>> Begin RECORDS FOR THE TASK

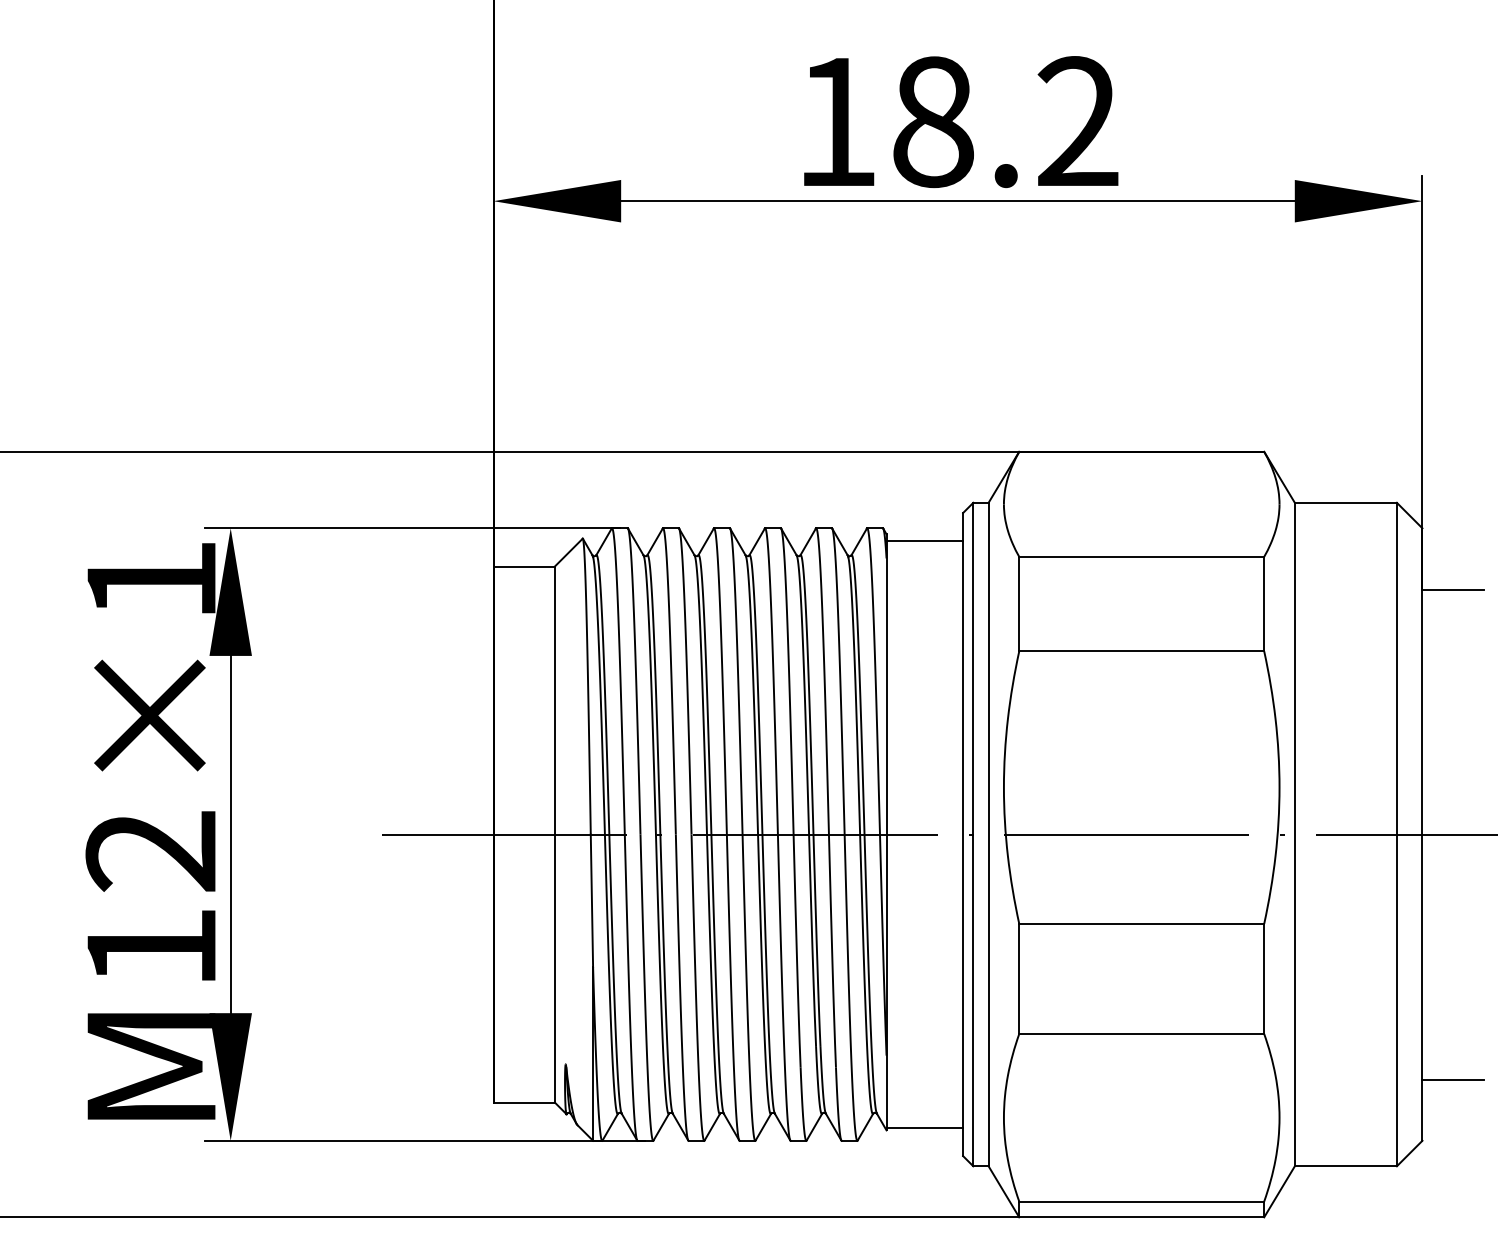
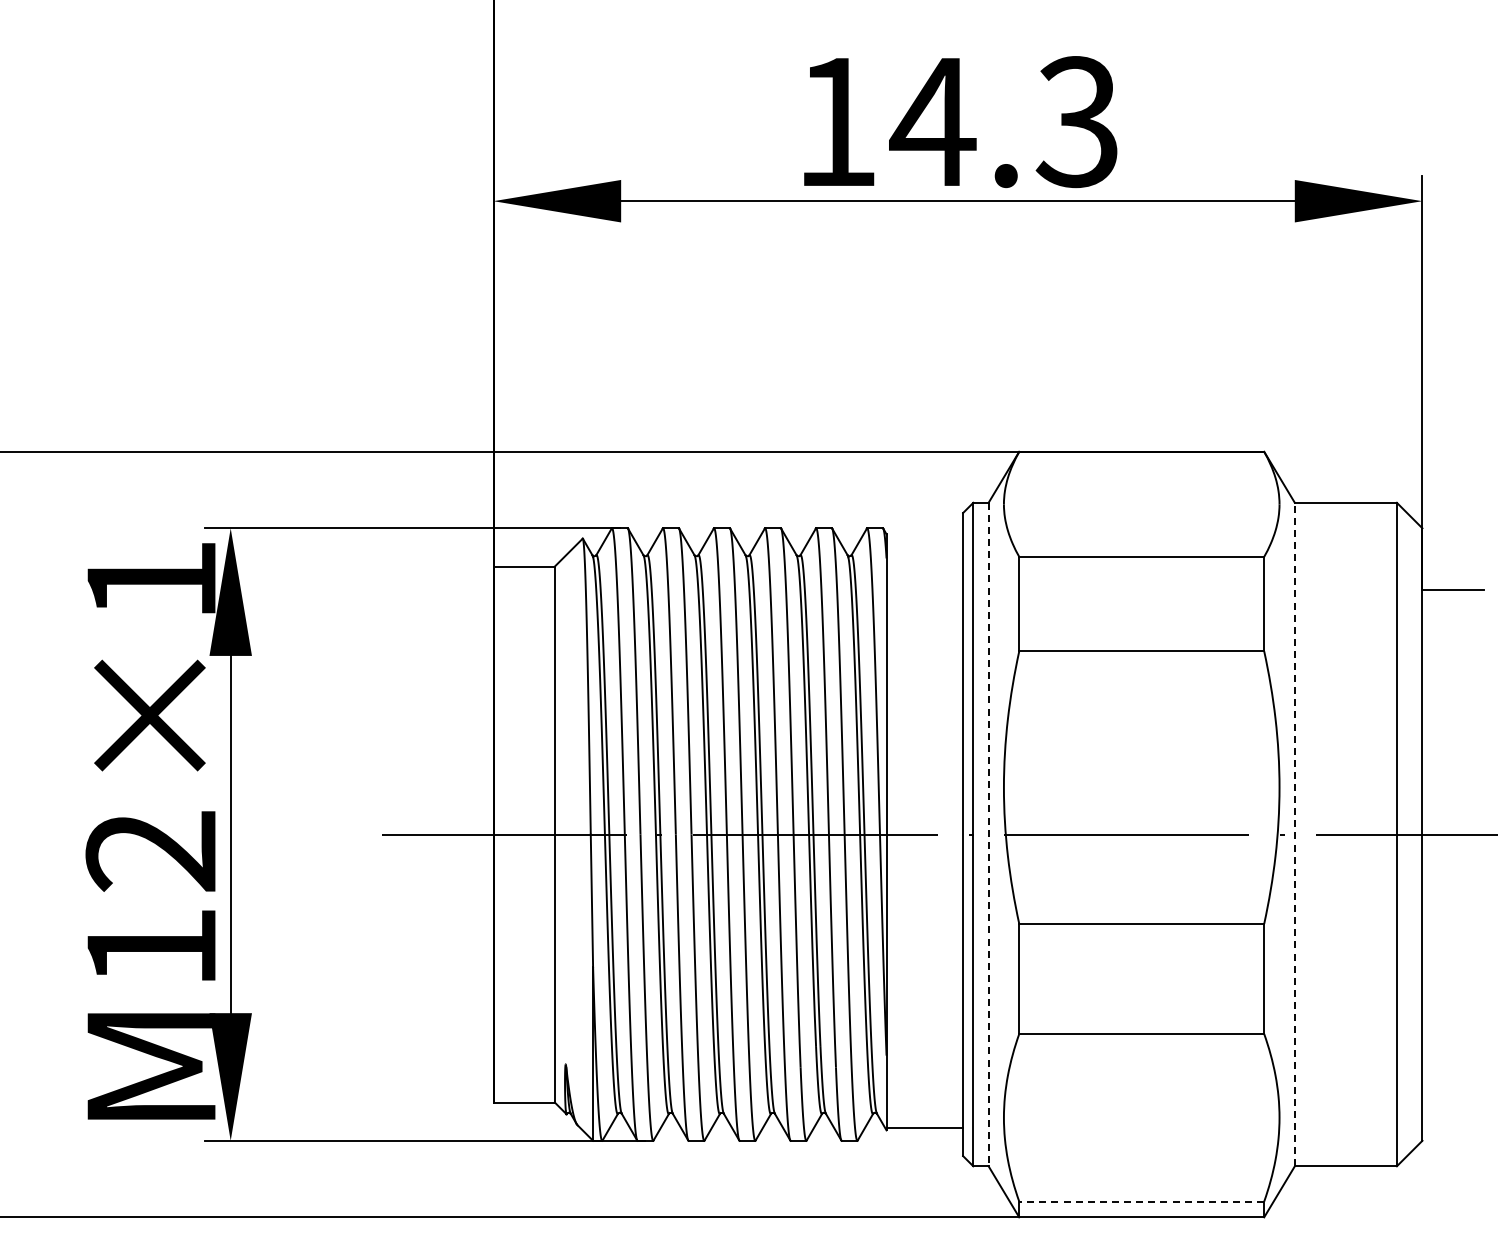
text at (1003, 122): 18.2 -> 14.3
line at (924, 541): present -> none
line at (988, 834): solid -> dashed
line at (1294, 834): solid -> dashed
line at (1452, 1079): present -> none
line at (1141, 1201): solid -> dashed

>> End RECORDS FOR THE TASK

EXERCISE REQUIREMENTS
Recast the whole listing above as a numbered list of its lines, skipping any blank lines. Leave the pictures out of your answer.

SOLUTION FOR THIS TASK
1. text at (1003, 122): 18.2 -> 14.3
2. line at (924, 541): present -> none
3. line at (988, 834): solid -> dashed
4. line at (1294, 834): solid -> dashed
5. line at (1452, 1079): present -> none
6. line at (1141, 1201): solid -> dashed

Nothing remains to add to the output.